Top defense and military officials cheer at Camp Aguinaldo on Sunday, Aug. 31, after the successful repositioning of Filipino peacekeepers.

Top defense and military officials cheer at Camp Aguinaldo on Sunday, Aug. 31, after the successful repositioning of Filipino peacekeepers.

All the Philippine U.N. peacekeepers trapped by Islamist militants on the Syrian side of the Golan Heights have been moved to a secure place, the United Nations and the Philippines said.

Chief of Filipino armed forces General Gregorio Catapang Jr. called it the “the greatest escape,” it in a press conference at Camp Aguinaldo in the city of Quezon.

“Although [the troops] were outnumbered, we escaped from the rebels in the middle of the night while the rebels were sleeping,” Catapang said, according to Filipino news website Inquiror.net.

After coming under rebel attack Saturday, the first group of 35 Filipino peacekeepers was successfully escorted out of a U.N. encampment in Breiqa by Irish and Filipino forces on board armored vehicles, Catapang and other military officials said.

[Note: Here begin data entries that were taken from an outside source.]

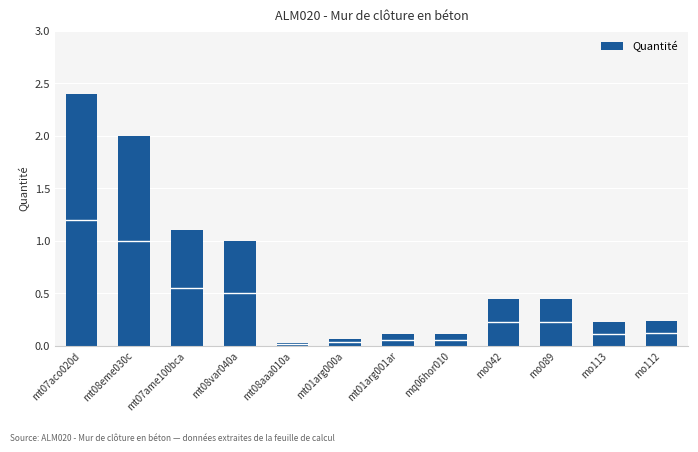

The value at mo042 is 0.1. True or false?

False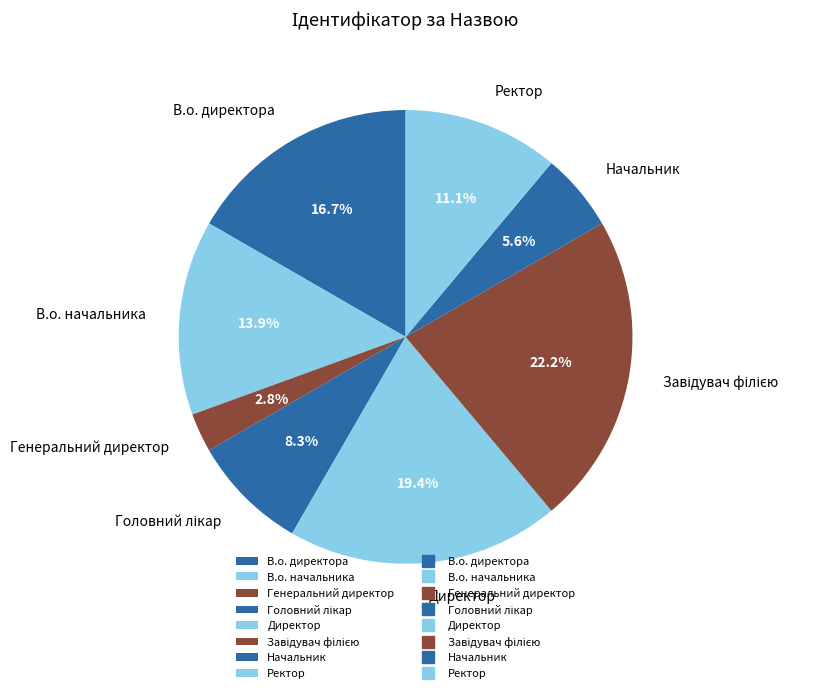

To the nearest percent, what is the average slice percentage?

12%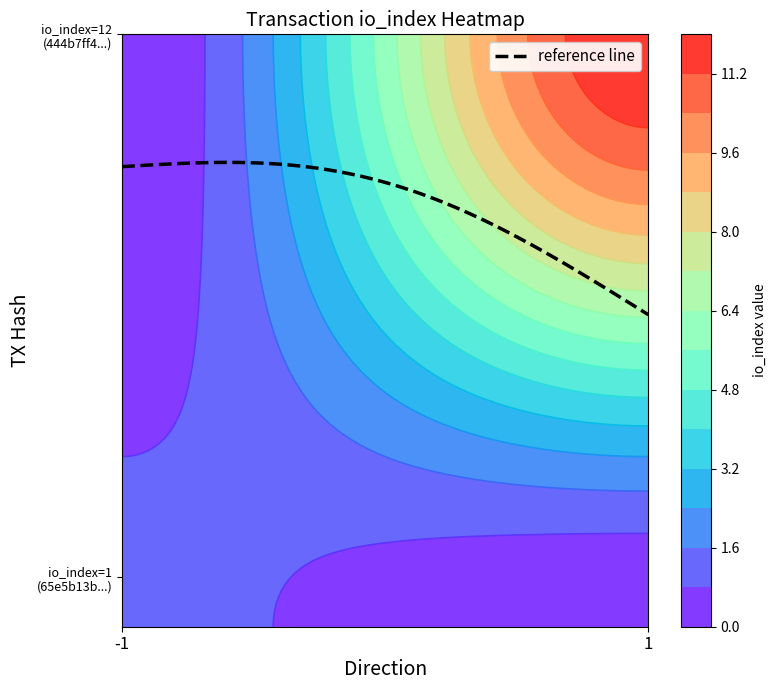

Rank the series by their average value, from highest to lowest.

444b7ff42ad12bde59285528bb57b01eb45b348, 65e5b13b02dc35b4c47b9f3e236d3b8e7f69c6a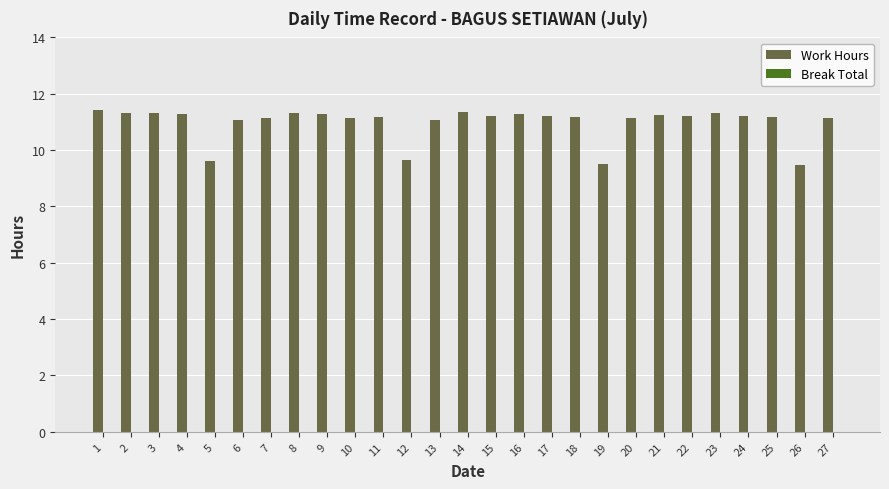

What is the minimum value shown in the chart?

9.5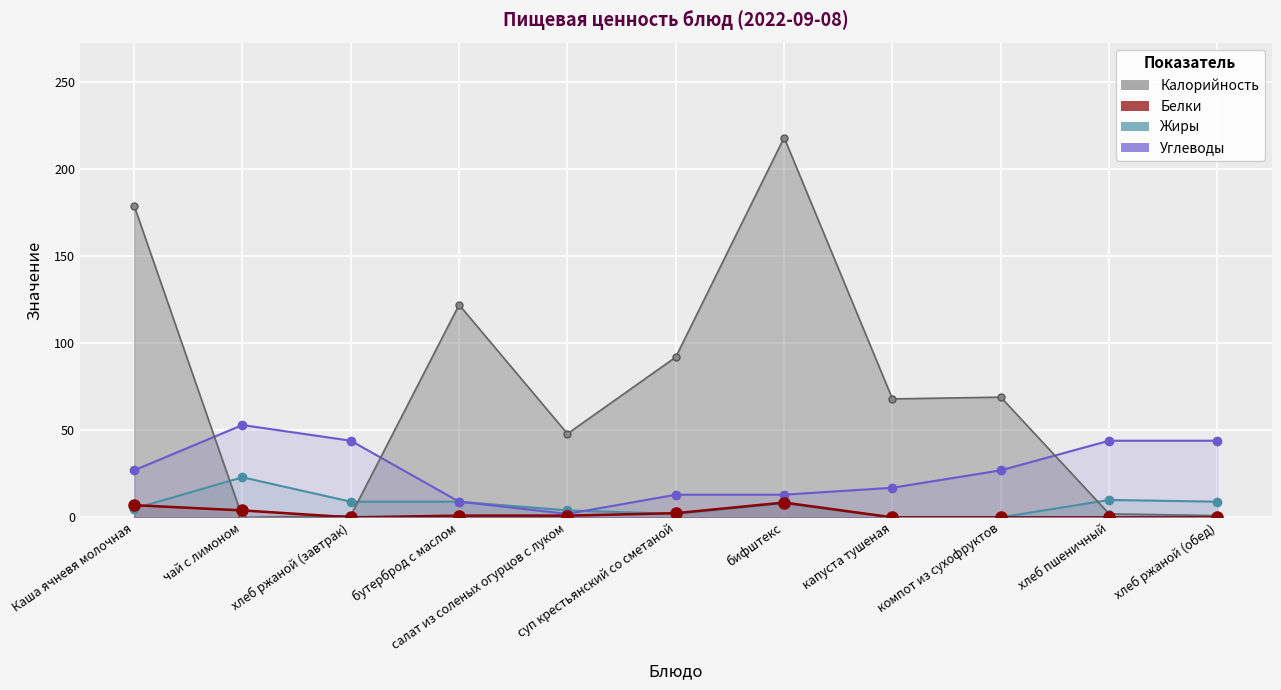

Reading left to right, transcribe all the data shown in this chart.

Калорийность: Каша ячневя молочная=179.0	чай с лимоном=0.0	хлеб ржаной (завтрак)=1.0	бутерброд с маслом=122.0	салат из соленых огурцов с луком=48.0	суп крестьянский со сметаной=92.0	бифштекс=218.0	капуста тушеная=68.0	компот из сухофруктов=69.0	хлеб пшеничный=2.0	хлеб ржаной (обед)=1.0
Белки: Каша ячневя молочная=7.0	чай с лимоном=4.0	хлеб ржаной (завтрак)=0.0	бутерброд с маслом=1.0	салат из соленых огурцов с луком=1.0	суп крестьянский со сметаной=2.4	бифштекс=8.5	капуста тушеная=0.0	компот из сухофруктов=0.0	хлеб пшеничный=0.0	хлеб ржаной (обед)=0.0
Жиры: Каша ячневя молочная=5.0	чай с лимоном=23.0	хлеб ржаной (завтрак)=9.0	бутерброд с маслом=9.0	салат из соленых огурцов с луком=4.0	суп крестьянский со сметаной=2.0	бифштекс=8.0	капуста тушеная=0.0	компот из сухофруктов=0.0	хлеб пшеничный=10.0	хлеб ржаной (обед)=9.0
Углеводы: Каша ячневя молочная=27.0	чай с лимоном=53.0	хлеб ржаной (завтрак)=44.0	бутерброд с маслом=9.0	салат из соленых огурцов с луком=2.0	суп крестьянский со сметаной=13.0	бифштекс=13.0	капуста тушеная=17.0	компот из сухофруктов=27.0	хлеб пшеничный=44.0	хлеб ржаной (обед)=44.0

Another group of 40 Filipino troops had remained trapped at another encampment, called Rwihana, by more than 100 gunmen who rammed the camp’s gates with their trucks and fired mortar rounds after the Filipinos refused to surrender with their weapons. Surrounded and besieged, the Filipinos returned fire in self-defense, Philippine military officials said.

Syrian government forces fired artillery rounds from a distance at one point to prevent the Filipino peacekeepers from being overwhelmed, said Col. Roberto Ancan, a Philippine military official who helped monitor the tense Golan standoff from the Philippine capital, Manila, and mobilize support for the besieged troops.

“Although they were surrounded and outnumbered, they held their ground for seven hours,” Catapang said in a news conference in Manila, adding there were no Filipino casualties. “We commend our soldiers for exhibiting resolve even while under heavy fire.”

The 40 Filipinos fled with their weapons from the Rwihana encampment under cover darkness overnight, traveling across the chilly hills for nearly two hours, before meeting up with other U.N. forces, which escorted them to safety early Sunday, Philippine officials said.